I was pleased that the president didn't talk about China, India, the EU, or any other global "competitor" like they're the enemy.  The fact is that the rising tide really does lift all ships - at least for economies that are integrated with the rest of the world.  So the success of these other economies is good for the U.S., too - and vice versa.  At the same time, though, the fact is that we are competitors.  We compete for the most creative innovators.  We compete for the most productive companies.

Labor is still not especially mobile, but businesses are hardly confined by borders.  For-profit public companies are beholden to their shareholders and, most often, to profit maximization.  They will locate their facilities where they can access the best talent and the best infrastructure.  In that respect, then, countries certainly compete to attract and retain global businesses - the kinds of businesses that employ our workers and pay taxes into our coffers.

President Obama clearly gets this.  There are a number of factors on which America competes for businesses and talent, and I was pleased to hear the president address many of them:

Transportation infrastructure

Being able to efficiently transport goods into and out of its facilities is critical to a business' bottom line.  Companies may be willing to buy from China - regardless of shipping delays that may be caused by 10-day-long traffic jams - simply because Chinese products have historically been so much less expensive.  But the U.S. doesn't boast that advantage, so it needs to instead boast a transportation infrastructure that can get products to market more quickly than any other country.

Telecommunications infrastructure

While physical transportation - of people and goods - is clearly still important, the transportation of data is ever more so.  Yet the U.S. ranks far behind a host of countries on both speed and access measurements.  (So our Internet is on whole slower than in many countries, and fewer people have access to it.)

A nexus of education, research and entrepreneurial talent

Think about Silicon Valley, North Carolina's Research Triangle, Austin, the Boston Corridor).  I would venture to guess that all of the most innovative, productive companies were born of some sort of collaboration.  Often, it is collaboration between research institutions and innovative entrepreneurs - as was the case for Google.  Sometimes it is a collaboration formed from a nexus of entrepreneurial talent. 

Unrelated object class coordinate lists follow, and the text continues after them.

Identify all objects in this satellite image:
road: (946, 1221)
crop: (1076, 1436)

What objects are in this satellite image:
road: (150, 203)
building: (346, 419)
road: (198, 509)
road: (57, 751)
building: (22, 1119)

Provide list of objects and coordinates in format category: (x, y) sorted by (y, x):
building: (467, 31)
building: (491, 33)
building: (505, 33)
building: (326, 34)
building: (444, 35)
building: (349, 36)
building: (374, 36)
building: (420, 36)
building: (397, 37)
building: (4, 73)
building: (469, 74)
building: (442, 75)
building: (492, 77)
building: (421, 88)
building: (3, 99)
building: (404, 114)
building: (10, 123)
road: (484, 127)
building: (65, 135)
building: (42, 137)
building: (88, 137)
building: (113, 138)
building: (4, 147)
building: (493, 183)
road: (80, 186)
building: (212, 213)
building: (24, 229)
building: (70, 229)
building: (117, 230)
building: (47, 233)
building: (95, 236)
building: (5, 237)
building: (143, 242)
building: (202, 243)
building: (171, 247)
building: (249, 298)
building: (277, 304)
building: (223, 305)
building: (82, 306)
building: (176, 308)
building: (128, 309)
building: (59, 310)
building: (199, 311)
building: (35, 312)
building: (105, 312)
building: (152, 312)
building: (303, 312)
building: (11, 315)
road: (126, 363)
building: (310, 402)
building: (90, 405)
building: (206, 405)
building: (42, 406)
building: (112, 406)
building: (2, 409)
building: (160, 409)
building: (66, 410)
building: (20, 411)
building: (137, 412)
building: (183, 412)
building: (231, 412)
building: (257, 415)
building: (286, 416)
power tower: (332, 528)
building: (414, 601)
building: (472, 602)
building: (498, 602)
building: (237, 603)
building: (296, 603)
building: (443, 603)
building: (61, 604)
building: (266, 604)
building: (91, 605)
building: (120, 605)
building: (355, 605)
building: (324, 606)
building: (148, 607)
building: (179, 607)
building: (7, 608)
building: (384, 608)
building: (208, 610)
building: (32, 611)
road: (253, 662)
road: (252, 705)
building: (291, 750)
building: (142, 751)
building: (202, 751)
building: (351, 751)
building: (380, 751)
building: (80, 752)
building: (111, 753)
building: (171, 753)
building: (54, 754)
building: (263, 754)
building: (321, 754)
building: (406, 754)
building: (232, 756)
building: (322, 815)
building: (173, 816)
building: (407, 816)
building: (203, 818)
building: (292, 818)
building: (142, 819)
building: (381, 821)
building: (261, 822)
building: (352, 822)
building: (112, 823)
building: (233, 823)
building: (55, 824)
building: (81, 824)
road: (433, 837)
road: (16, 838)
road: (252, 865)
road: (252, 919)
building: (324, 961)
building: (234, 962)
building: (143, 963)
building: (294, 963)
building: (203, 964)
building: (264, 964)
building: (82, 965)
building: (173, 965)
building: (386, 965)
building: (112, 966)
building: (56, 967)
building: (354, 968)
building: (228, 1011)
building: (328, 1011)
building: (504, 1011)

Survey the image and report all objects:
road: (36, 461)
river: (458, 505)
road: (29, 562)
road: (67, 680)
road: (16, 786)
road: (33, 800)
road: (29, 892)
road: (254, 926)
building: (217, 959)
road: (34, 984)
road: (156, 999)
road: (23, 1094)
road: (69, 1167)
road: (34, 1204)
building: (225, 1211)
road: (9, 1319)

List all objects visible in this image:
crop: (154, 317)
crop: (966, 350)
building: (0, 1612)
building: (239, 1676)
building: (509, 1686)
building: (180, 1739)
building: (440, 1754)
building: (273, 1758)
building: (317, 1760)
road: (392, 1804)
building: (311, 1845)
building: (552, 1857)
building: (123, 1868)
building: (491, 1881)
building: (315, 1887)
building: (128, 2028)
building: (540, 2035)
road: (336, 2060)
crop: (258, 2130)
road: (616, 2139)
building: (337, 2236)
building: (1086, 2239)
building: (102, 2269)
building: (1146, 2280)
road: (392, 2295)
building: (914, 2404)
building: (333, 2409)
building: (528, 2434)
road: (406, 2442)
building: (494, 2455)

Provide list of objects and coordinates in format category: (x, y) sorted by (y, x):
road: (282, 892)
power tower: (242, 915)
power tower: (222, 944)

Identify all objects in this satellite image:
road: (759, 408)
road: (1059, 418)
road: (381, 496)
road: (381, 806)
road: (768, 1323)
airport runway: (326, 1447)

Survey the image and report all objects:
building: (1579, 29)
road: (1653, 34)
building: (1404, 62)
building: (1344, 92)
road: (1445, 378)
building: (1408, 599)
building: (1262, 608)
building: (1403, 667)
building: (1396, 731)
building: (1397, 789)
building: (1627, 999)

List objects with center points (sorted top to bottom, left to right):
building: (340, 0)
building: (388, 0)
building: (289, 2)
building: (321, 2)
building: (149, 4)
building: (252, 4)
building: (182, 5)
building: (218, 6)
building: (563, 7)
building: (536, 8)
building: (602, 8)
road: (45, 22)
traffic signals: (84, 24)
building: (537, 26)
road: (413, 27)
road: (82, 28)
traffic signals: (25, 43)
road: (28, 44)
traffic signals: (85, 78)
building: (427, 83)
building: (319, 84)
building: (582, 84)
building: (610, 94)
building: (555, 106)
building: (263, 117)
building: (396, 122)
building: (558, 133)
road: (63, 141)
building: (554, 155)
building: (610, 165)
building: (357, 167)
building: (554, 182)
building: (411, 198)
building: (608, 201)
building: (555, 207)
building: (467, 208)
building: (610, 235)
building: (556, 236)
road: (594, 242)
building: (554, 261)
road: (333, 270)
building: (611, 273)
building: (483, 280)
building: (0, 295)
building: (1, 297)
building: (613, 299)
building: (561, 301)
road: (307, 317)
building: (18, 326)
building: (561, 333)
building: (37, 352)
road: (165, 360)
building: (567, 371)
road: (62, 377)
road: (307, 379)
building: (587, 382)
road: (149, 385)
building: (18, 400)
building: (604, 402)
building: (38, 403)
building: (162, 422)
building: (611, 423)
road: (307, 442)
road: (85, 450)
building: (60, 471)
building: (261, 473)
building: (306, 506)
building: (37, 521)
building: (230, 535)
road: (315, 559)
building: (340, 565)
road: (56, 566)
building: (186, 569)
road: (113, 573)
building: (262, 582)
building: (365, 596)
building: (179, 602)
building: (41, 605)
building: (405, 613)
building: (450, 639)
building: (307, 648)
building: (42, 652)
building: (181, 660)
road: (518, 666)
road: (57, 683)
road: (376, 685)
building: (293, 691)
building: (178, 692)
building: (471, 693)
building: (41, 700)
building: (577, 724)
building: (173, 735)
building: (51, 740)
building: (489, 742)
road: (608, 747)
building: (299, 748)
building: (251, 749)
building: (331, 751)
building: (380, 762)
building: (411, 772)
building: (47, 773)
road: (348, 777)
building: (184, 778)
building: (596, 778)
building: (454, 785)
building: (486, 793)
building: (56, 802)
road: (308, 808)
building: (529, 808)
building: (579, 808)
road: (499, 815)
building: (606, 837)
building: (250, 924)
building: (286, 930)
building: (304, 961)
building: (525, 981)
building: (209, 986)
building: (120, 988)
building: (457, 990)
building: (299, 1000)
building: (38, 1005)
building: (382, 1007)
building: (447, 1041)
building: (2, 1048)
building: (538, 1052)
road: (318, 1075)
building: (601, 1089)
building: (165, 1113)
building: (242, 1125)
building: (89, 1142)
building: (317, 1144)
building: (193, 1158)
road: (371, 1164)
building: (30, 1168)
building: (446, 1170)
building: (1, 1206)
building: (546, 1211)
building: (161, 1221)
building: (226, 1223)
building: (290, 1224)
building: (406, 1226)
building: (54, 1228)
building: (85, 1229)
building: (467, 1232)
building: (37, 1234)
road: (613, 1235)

Studies continue to show that it's not easy to fabricate these kinds of environments, but we can - and should - encourage their formation by partnering institutions of higher education and research with innovators and entrepreneurs.  This is the focus of ASU's Sky Song facility.  Other examples of successful collaboration between higher education and private-sector R&D are the Biodesign Institute and TGen.

Government support for promising-yet-capital-intensive innovations

This might mean subsidies for the development of clean energy technologies.  Or it might mean government sponsorship of the kind of projects that created the Internet.  As President Obama said, "Our free enterprise system is what drives innovation.  But because it's not always profitable for companies to invest in basic research, throughout our history, our government has provided cutting-edge scientists and inventors with the support that they need.  That's what planted the seeds for the Internet.  That's what helped make possible things like computer chips and GPS.  Just think of all the good jobs - from manufacturing to retail - that have come from these breakthroughs."

Former Intel CEO and Chairman Craig Barrett said it well: "Most observers of this topic conclude that there are only three things that a country can do to increase their relative competitiveness and provide for an increased standard of living for their citizens. Countries have to invest in the education of their work force (smart people), they have to invest in research and development (smart ideas) and they have to provide the right environment to let smart people get together with smart ideas and create new products, new businesses, and new services."